Start Date of Child Support
[55] Having regard to all of these circumstances, it is proper to award child support for a period of time predating the commencement of the Windsor case, that is, prior to March 8, 2016.
[56] The Applicant seeks child support from the date the child was born. The claimant's evidence is not clear about the date she raised that the subject of child support with the respondent prior to starting the London case.
[57] The Respondent submits that the appropriate start date should be March 2016 because that is the date when he first learned of the DNA test results.

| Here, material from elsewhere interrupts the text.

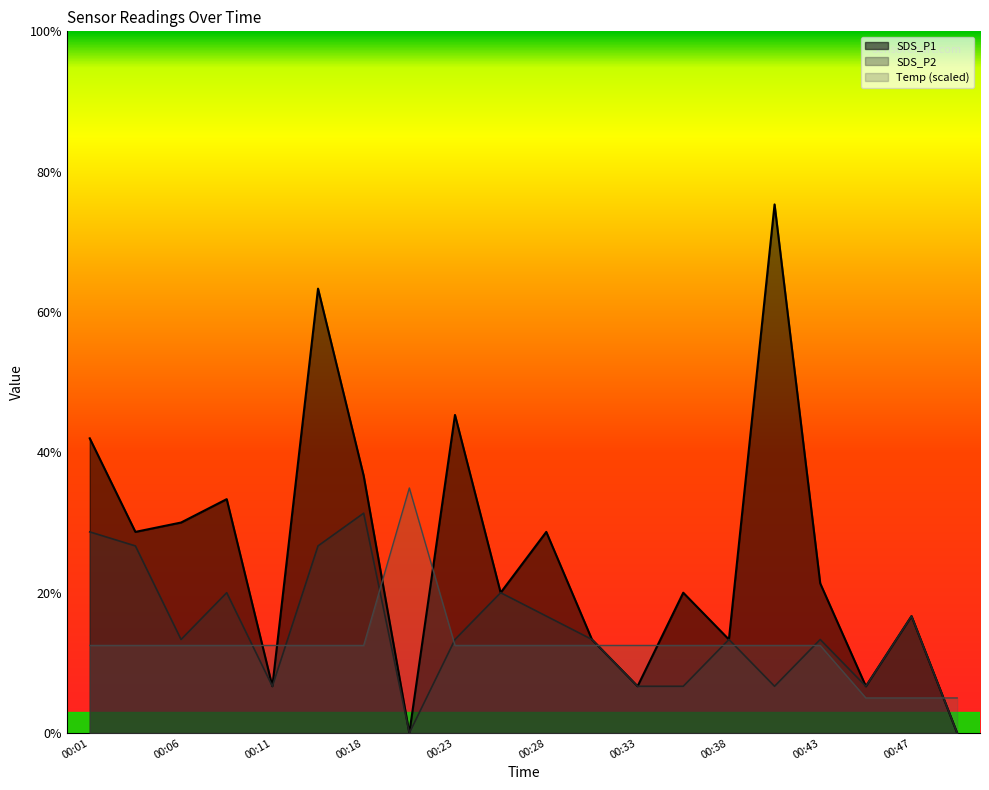

The value of SDS_P2 at 00:01 is 0.2. True or false?

False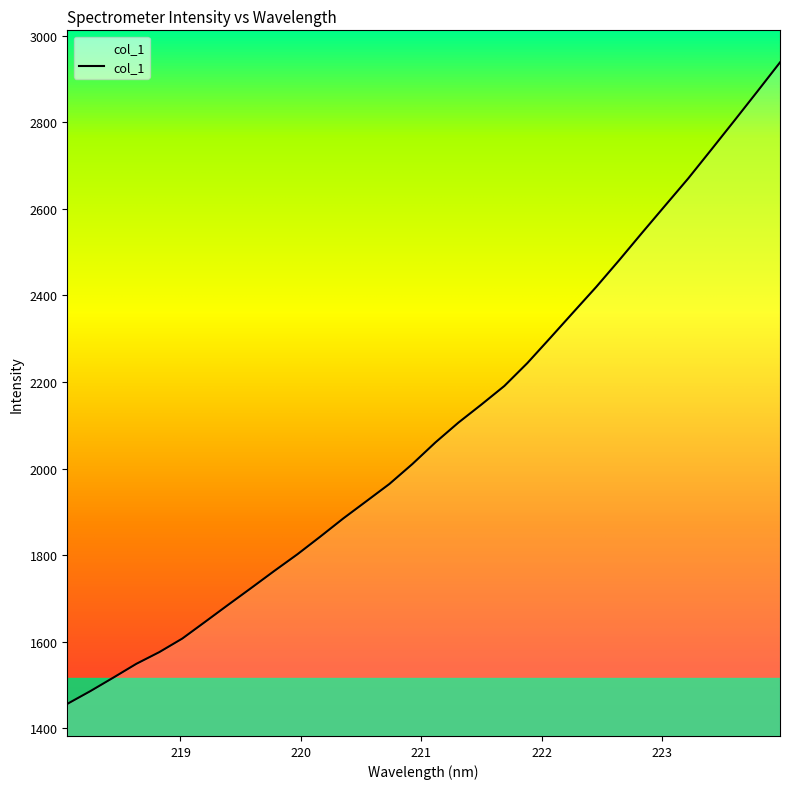

What is the difference between the maximum and minimum values?

1481.8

[58] I do not agree that the Respondent's child support obligation should start when test results were made known to him. A person's entitlement to receive child support should not be prejudiced because of delay in paternity test results being revealed, that were not caused by him or her. The person who seeks a DNA test to establish paternity should not be entitled to avoid responsibility for child support during the period the parties were awaiting the results.
[59] In this case, the Respondent was made aware of the child support claim. His refusal to accept the advice of the Claimant that he was the father – just because he thought it was possible he was not – does not absolve him of his responsibility to support the child. He took a chance in advancing the position that he was not the father. He did not to prepare for the possibility that he was by setting aside child support he might be obliged to pay. The consequences of his not doing so should not be visited upon the child.
[60] On the evidence, the latest date that the Respondent was first made aware of the child support claim was December 24, 2014. This is the date he was first served with the Notice of Hearing and supporting documents issued in connection with the case returnable in London.
[61] In balancing all of the DBS factors, I find that child support should be paid by the Respondent to the Claimant for this child starting January 1, 2015 ending August 31, 2016. The start date is the first month following formal notice having been given to the Respondent. It is also the effective date of notice according to him. An end date is required because this Court's Order of August 31, 2016 provided for the Respondent's obligation to pay prospective child support starting September 1, 2016.
[62] The monthly amount of table child support will be $360.00 per month based upon the Respondent's income for child support purposes of $40,699.00 during the period January 1, 2015 to August 31, 2016.
[63] The immediate arrears arising from this Order shall be paid at the rate of $120.00 per month, until paid in full. The start date for the payment of these arrears shall be April 1, 2017 to give the Respondent a brief period to organize his finances. However, if the Respondent is more than 60 days in default of ongoing or arrears of child support, the entire amount of arrears then owing shall immediately become due and payable.
[64] As long as he is required to pay child support, the Respondent shall advise the Claimant of his income by June 15 of each year starting June 15, 2017 by providing her with a copy of his prior year's income tax return, and notices of assessment and if any notice of reassessment.
Released: February 15, 2017
Original signed and released
Justice Barry M. Tobin
[1] Based upon financial statement sworn August 18, 2016.